§ **What to produce**
Output each line of the data below exactly, omitting any image.

§ **Record excerpts**
+++

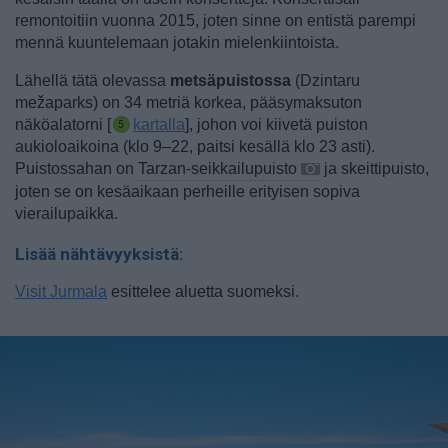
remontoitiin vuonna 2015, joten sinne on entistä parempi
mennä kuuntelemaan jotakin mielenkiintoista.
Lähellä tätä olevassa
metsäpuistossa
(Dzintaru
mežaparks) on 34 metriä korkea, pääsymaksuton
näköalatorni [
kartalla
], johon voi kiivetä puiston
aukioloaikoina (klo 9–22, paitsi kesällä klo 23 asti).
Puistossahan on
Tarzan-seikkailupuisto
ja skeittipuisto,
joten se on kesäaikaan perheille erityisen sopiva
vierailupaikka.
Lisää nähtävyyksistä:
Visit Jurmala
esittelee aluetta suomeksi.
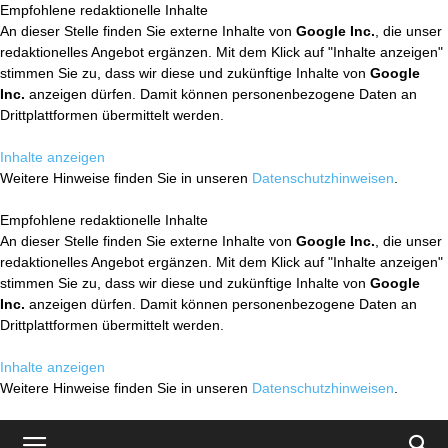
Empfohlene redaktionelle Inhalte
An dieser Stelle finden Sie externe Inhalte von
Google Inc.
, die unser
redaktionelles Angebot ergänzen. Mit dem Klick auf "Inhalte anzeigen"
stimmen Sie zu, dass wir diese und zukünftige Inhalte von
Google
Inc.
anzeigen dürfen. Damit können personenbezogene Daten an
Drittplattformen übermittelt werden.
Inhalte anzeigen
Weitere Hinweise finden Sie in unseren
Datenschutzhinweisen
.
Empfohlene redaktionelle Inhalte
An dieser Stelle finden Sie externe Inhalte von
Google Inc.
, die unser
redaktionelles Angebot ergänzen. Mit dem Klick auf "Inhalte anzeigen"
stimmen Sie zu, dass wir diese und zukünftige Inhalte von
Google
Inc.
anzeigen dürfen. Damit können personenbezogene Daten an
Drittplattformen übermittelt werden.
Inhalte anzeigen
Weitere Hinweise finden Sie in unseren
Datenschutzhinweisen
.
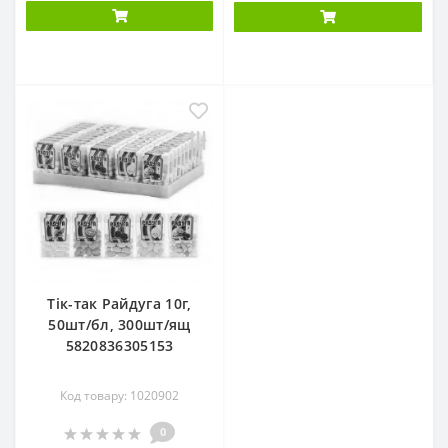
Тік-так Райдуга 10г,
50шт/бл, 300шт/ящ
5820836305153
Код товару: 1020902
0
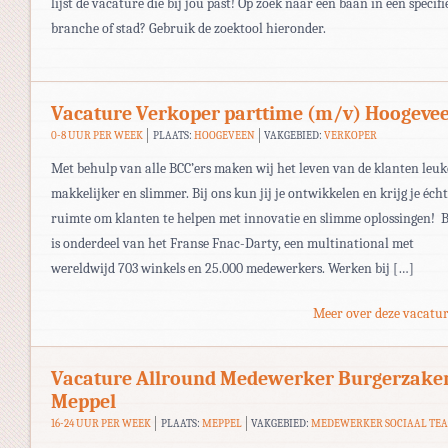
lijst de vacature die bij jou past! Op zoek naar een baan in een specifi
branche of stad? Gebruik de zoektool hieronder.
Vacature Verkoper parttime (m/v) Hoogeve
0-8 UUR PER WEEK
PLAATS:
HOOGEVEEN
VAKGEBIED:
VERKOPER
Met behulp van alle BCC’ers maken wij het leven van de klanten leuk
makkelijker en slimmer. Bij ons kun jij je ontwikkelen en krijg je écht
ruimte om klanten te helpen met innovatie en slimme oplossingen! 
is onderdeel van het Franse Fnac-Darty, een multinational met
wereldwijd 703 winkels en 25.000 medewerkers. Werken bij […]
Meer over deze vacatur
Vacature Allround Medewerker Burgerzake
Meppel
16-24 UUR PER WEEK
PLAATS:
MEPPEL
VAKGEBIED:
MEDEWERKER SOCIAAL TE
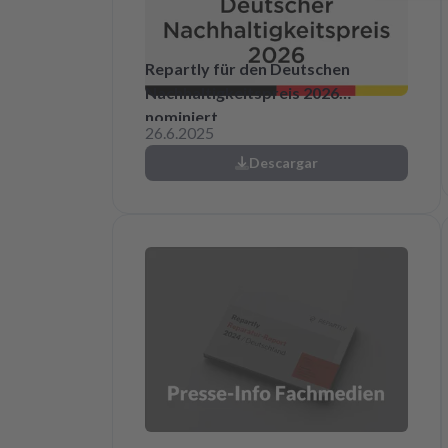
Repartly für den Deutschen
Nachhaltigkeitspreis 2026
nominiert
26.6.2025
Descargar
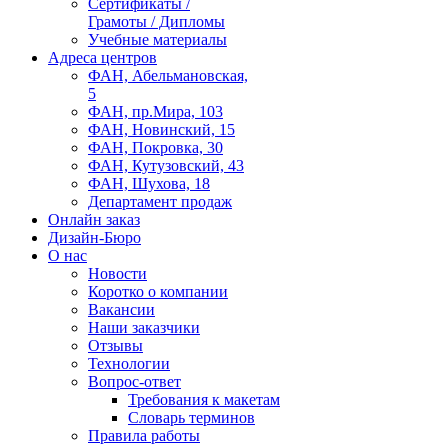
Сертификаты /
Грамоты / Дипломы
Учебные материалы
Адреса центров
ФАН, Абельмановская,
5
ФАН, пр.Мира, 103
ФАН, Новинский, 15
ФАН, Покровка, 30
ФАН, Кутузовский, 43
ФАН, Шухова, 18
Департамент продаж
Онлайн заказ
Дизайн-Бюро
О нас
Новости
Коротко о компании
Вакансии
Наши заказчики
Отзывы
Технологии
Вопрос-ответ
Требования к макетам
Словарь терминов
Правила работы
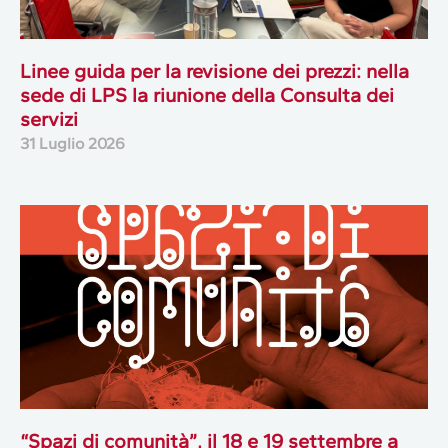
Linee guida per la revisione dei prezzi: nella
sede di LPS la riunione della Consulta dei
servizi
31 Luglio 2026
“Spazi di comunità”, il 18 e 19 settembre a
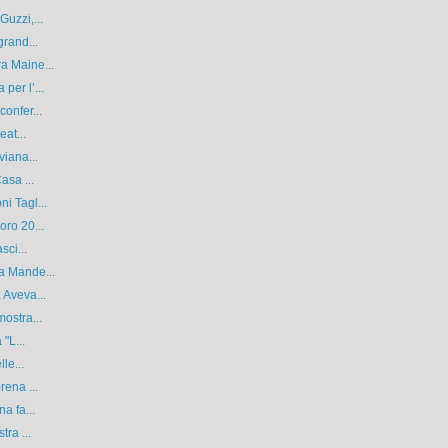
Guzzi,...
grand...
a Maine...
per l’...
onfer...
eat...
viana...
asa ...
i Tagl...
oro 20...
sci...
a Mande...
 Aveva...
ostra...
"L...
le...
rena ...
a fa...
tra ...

+++

§ **Result of the exercise**
remontoitiin vuonna 2015, joten sinne on entistä parempi
mennä kuuntelemaan jotakin mielenkiintoista.
Lähellä tätä olevassa
metsäpuistossa
(Dzintaru
mežaparks) on 34 metriä korkea, pääsymaksuton
näköalatorni [
kartalla
], johon voi kiivetä puiston
aukioloaikoina (klo 9–22, paitsi kesällä klo 23 asti).
Puistossahan on
Tarzan-seikkailupuisto
ja skeittipuisto,
joten se on kesäaikaan perheille erityisen sopiva
vierailupaikka.
Lisää nähtävyyksistä:
Visit Jurmala
esittelee aluetta suomeksi.
Empfohlene redaktionelle Inhalte
An dieser Stelle finden Sie externe Inhalte von
Google Inc.
, die unser
redaktionelles Angebot ergänzen. Mit dem Klick auf "Inhalte anzeigen"
stimmen Sie zu, dass wir diese und zukünftige Inhalte von
Google
Inc.
anzeigen dürfen. Damit können personenbezogene Daten an
Drittplattformen übermittelt werden.
Inhalte anzeigen
Weitere Hinweise finden Sie in unseren
Datenschutzhinweisen
.
Empfohlene redaktionelle Inhalte
An dieser Stelle finden Sie externe Inhalte von
Google Inc.
, die unser
redaktionelles Angebot ergänzen. Mit dem Klick auf "Inhalte anzeigen"
stimmen Sie zu, dass wir diese und zukünftige Inhalte von
Google
Inc.
anzeigen dürfen. Damit können personenbezogene Daten an
Drittplattformen übermittelt werden.
Inhalte anzeigen
Weitere Hinweise finden Sie in unseren
Datenschutzhinweisen
.
Тік-так Райдуга 10г,
50шт/бл, 300шт/ящ
5820836305153
Код товару: 1020902
0
lijst de vacature die bij jou past! Op zoek naar een baan in een specifi
branche of stad? Gebruik de zoektool hieronder.
Vacature Verkoper parttime (m/v) Hoogeve
0-8 UUR PER WEEK
PLAATS:
HOOGEVEEN
VAKGEBIED:
VERKOPER
Met behulp van alle BCC’ers maken wij het leven van de klanten leuk
makkelijker en slimmer. Bij ons kun jij je ontwikkelen en krijg je écht
ruimte om klanten te helpen met innovatie en slimme oplossingen! 
is onderdeel van het Franse Fnac-Darty, een multinational met
wereldwijd 703 winkels en 25.000 medewerkers. Werken bij […]
Meer over deze vacatur
Vacature Allround Medewerker Burgerzake
Meppel
16-24 UUR PER WEEK
PLAATS:
MEPPEL
VAKGEBIED:
MEDEWERKER SOCIAAL TE
Repartly für den Deutschen
Nachhaltigkeitspreis 2026
nominiert
26.6.2025
Descargar
Сертификаты /
Грамоты / Дипломы
Учебные материалы
Адреса центров
ФАН, Абельмановская,
5
ФАН, пр.Мира, 103
ФАН, Новинский, 15
ФАН, Покровка, 30
ФАН, Кутузовский, 43
ФАН, Шухова, 18
Департамент продаж
Онлайн заказ
Дизайн-Бюро
О нас
Новости
Коротко о компании
Вакансии
Наши заказчики
Отзывы
Технологии
Вопрос-ответ
Требования к макетам
Словарь терминов
Правила работы
Linee guida per la revisione dei prezzi: nella
sede di LPS la riunione della Consulta dei
servizi
31 Luglio 2026
“Spazi di comunità”, il 18 e 19 settembre a
Guzzi,...
grand...
a Maine...
per l’...
onfer...
eat...
viana...
asa ...
i Tagl...
oro 20...
sci...
a Mande...
 Aveva...
ostra...
"L...
le...
rena ...
a fa...
tra ...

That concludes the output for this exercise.